Perhimpunan Rumah Sakit Seluruh Indonesia (Persi) Kalimantan Timur meminta pola pikir rumah sakit berubah di era jaminan kesehatan nasional (JKN). Peserta JKN saat ini merupakan klien utama layanan kesehatan sesuai ketentuan pemerintah.
“Pola pikir rumah sakit di Kaltim saat ini harus berubah sesuai era layanan JKN,” kata Ketua Persi Kaltim, dr Edy Iskandar, Selasa (16/5).
Edy mengatakan, mayoritas pasien rumah sakit saat ini adalah pemegang Badan Penyelenggara Jaminan Sosial (BPJS) Kesehatan. Saat ini saja, peserta BPJS Kesehatan di Kaltim sudah mencapai 2,3 juta jiwa atau 65 persen dari total keseluruhan warganya sebanyak 3,5 juta jiwa.
“Mayoritas pasien rumah sakit di Balikpapan saat ini adalah peserta BPJS Kesehatan. Seperti juga di rumah sakit tempat saja bekerja,” kata Direktur Rumah Sakit Kanujoso Djatiwibowo Balikpapan.
Rumah sakit di Kaltim, menurut Edy, harus meningkatkan kualitas layanannya agar memperoleh kepuasan dari masyarakat. Rumah sakit tidak boleh lagi membeda bedakan layanan pasien pengguna kartu BPJS Kesehatan dengan asuransi swasta lainnya.
“Tidak boleh lagi membeda bedakan layanan lagi. Semuanya harus dilayani dengan maksimal. Kalau masih tidak profesional tentunya akan ditinggalkan pasien di masa mendatang,” tuturnya seraya menambahkan layanan rumah sakit di Kaltim saat ini memang belum maksimal.
“Mungkin karena lelah dan sebagainya. Karena saat ini terjadi antusiasme layanan kesehatan pasca penggunaan BPJS Kesehatan,” imbuhnya.
Namun demikian, Edy juga mengkritisi kedewasaan pasien yang belum memahami sepenuhnya layanan kesehatan diberikan BPJS Kesehatan. Menurutnya, layanan kesehatan JKN diberikan sesuai hasil diagnosis diberikan dokter yang bertanggung jawab.
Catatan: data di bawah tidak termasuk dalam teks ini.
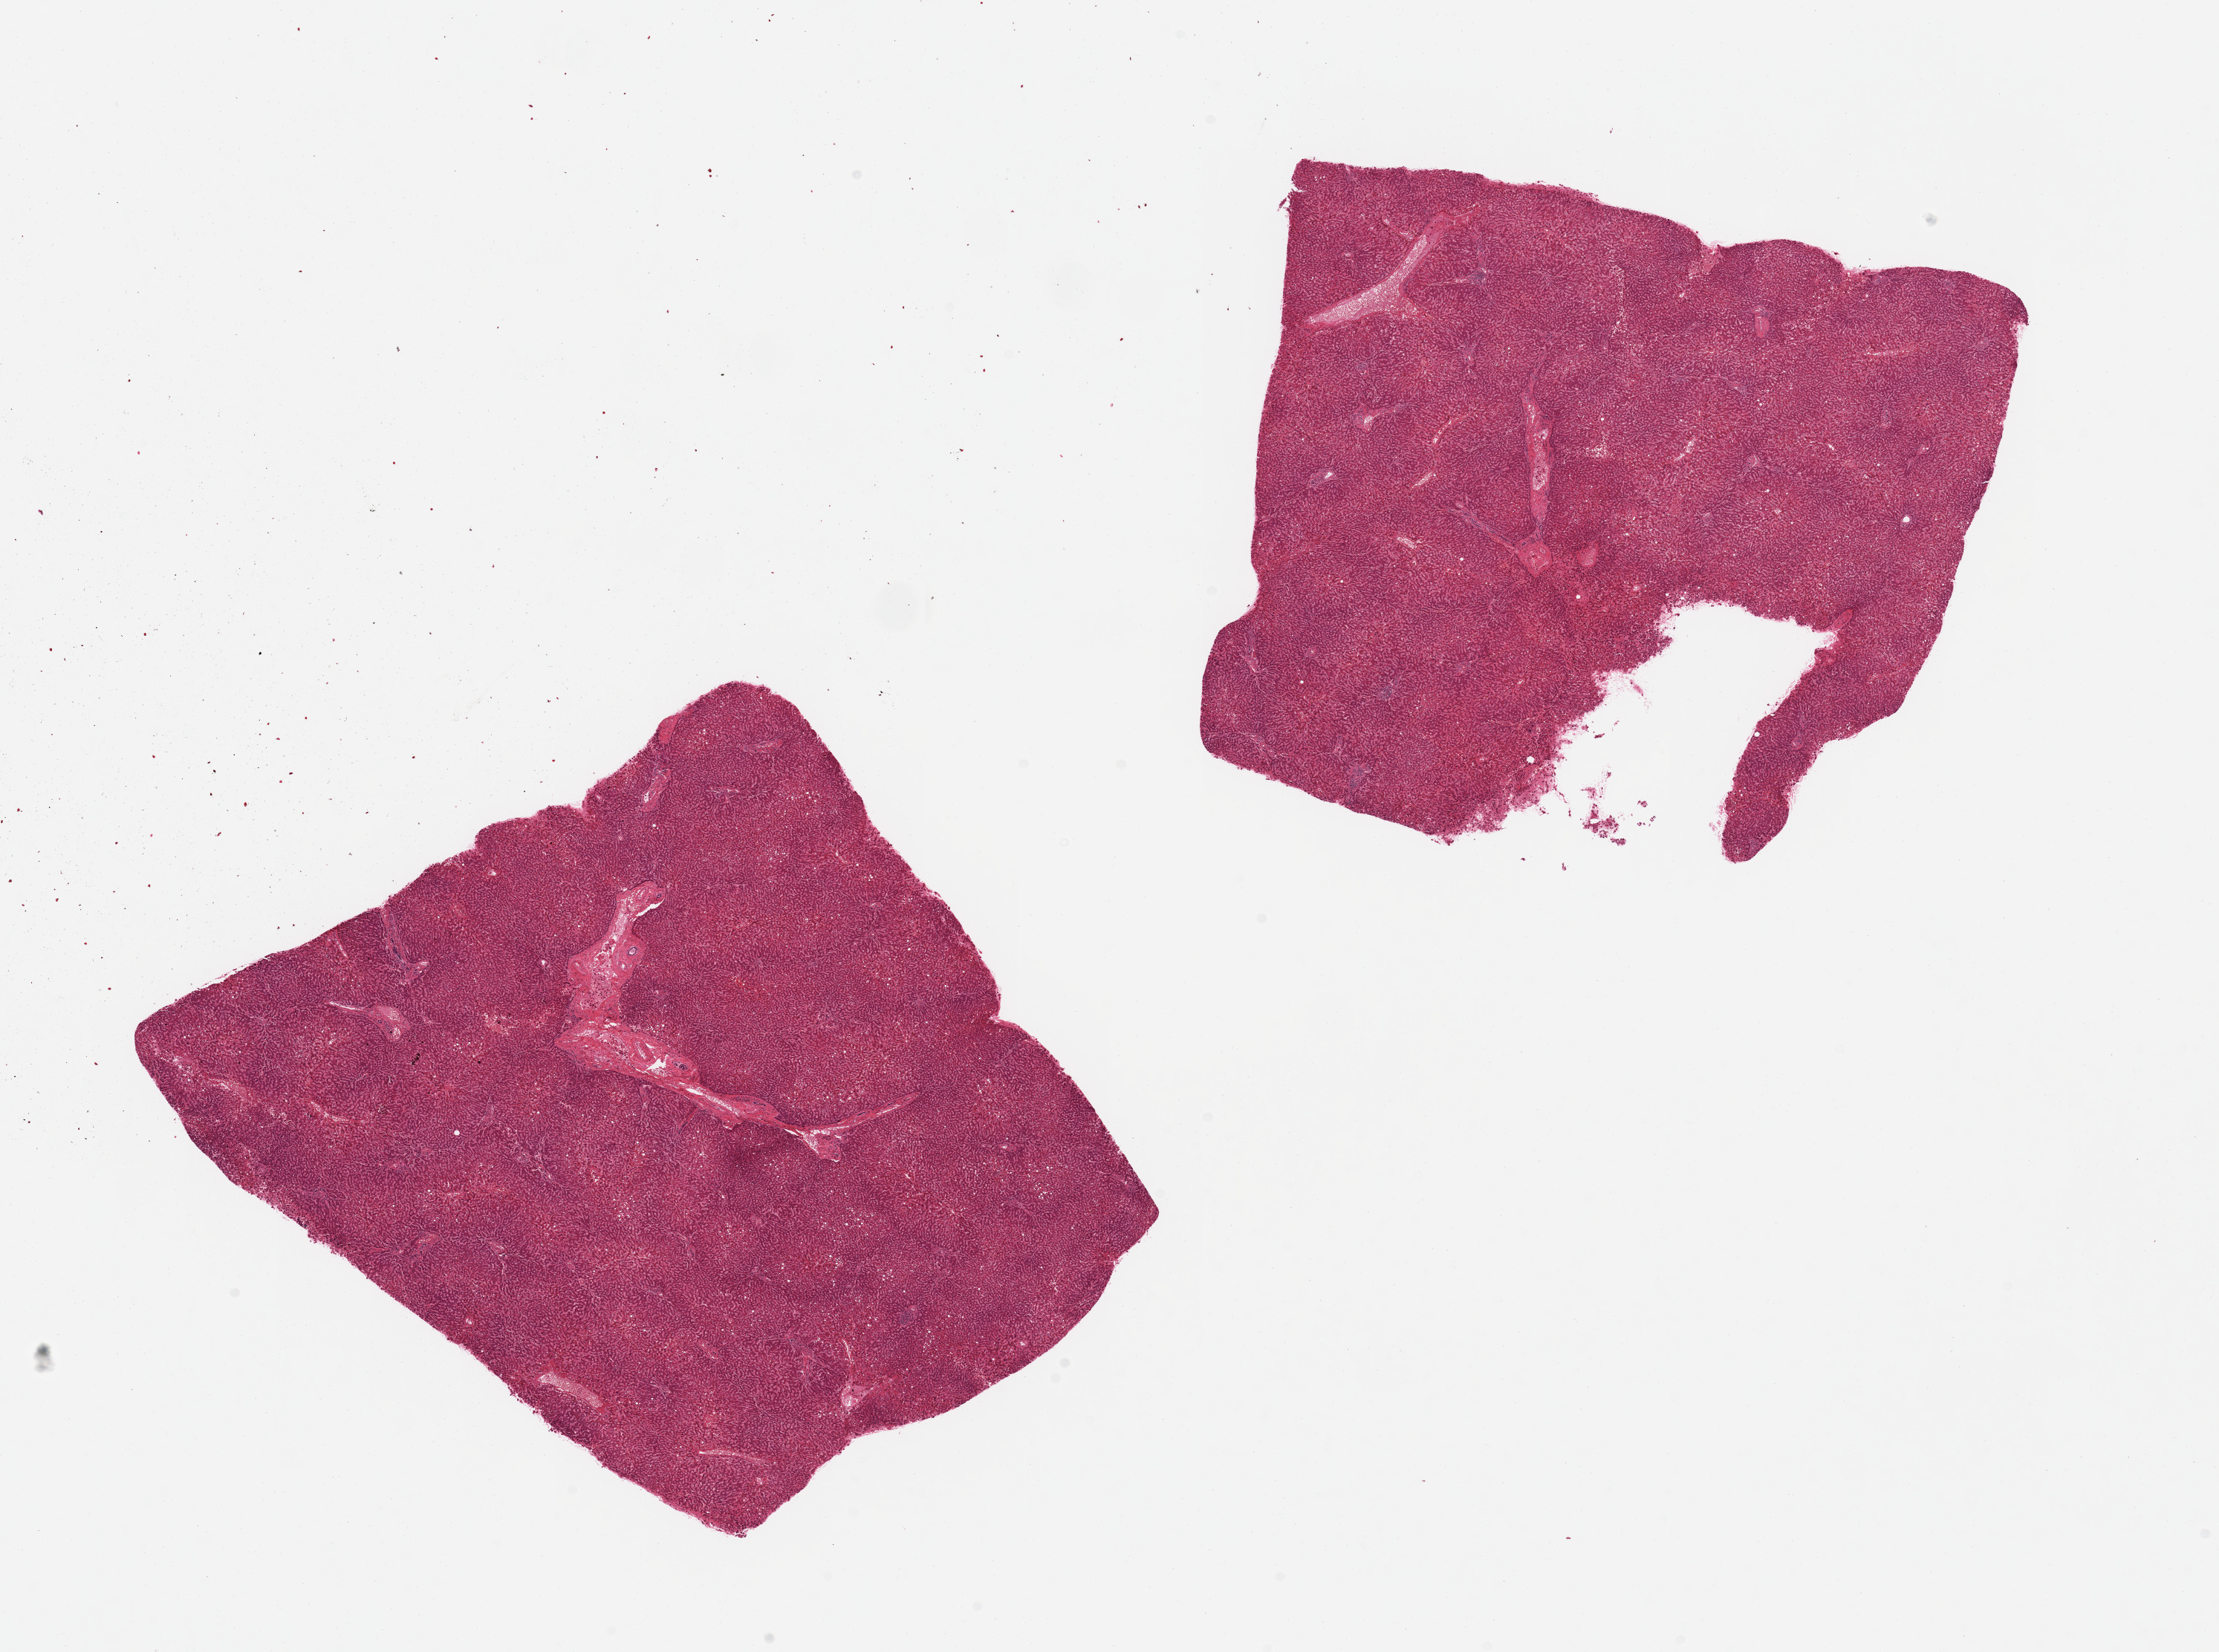
H&E whole-slide image — a low-resolution overview of the entire scanned area, about 23.6 x 17.6 mm (slide scanned at 20x), PAXgene-fixed paraffin-embedded (PFPE) section, section of liver (target tissue), donor tissue sample. Male donor.
* pathologist's review note for this sample: 2 pieces; <10% macrovesicular fat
“Ada beberapa pasien yang enggan dipulangkan ke keluarganya setelah dirawat beberapa hari. Mereka beralasan tidak ada orang di rumah untuk menjaga pasien ini,” ungkapnya.
Edy menyatakan, dokter sudah memberikan diagnosis medis sesuai kepakarannya saat memulangkan pasien. Dia memastikan, pasien pasien yang dipulangkan sudah masuk tahap pemulihan serta tidak beresiko kesehatannya.
“Kami tidak mungkin memulangkan pasien yang masih terancam kesehatannya. Saat ini terkesan, rumah sakit dijadikan tempat untuk istirahat saja. Kalau segera pulang tentunya kamar inapnya bisa dipakai pasien lain yang lebih membutuhkan,” tuturnya.
Direktur Rumah Sakit Siloam Balikpapan, dr Danie Paluan menambahkan, kuantitas pasien saat ini meningkat drastis dibandingkan sebelumnya. Dokter dokter Rumah Sakit Siloam Balikpapan punya kesempatan lebih banyak dalam memberikan pelayanan kesehatan pada para pasien.
“Dokter dokter kami bisa memberikan layanan kesehatan lebih banyak pada pasien,” ujarnya.
Sehubungan itu, Danie punya kesempatan menerapkan sistim kendali mutu dalam pelayanan pada pasiennya. Menurutnya, Rumah Sakit Siloam Balikpapan berkomitmen akan memberikan layanan pasien BPJS Kesehatan sesuai koridor sudah digariskan.
“Sistim saat ini adalah layanan BPJS Kesehatan dan kami juga harus turut serta dalam menjalankannya,” tegasnya.
Saat ini, aktivasi BPJS Kesehatan memang memangkas potensi pemasukan Rumah Sakit Siloam Balikpapan sebesar Rp 1 miliar per bulannya. Pendapatan dokter dokter juga terkoreksi hingga 50 persen dibandingkan saat belum dilaksanakannya sistim BPJS Kesehatan.
“Pendapatan dokter memang berkurang hingga 50 persen. Namun itu bisa dikejar dengan mereka menangani lebih banyak pasien pasien yang ada,” ungkapnya.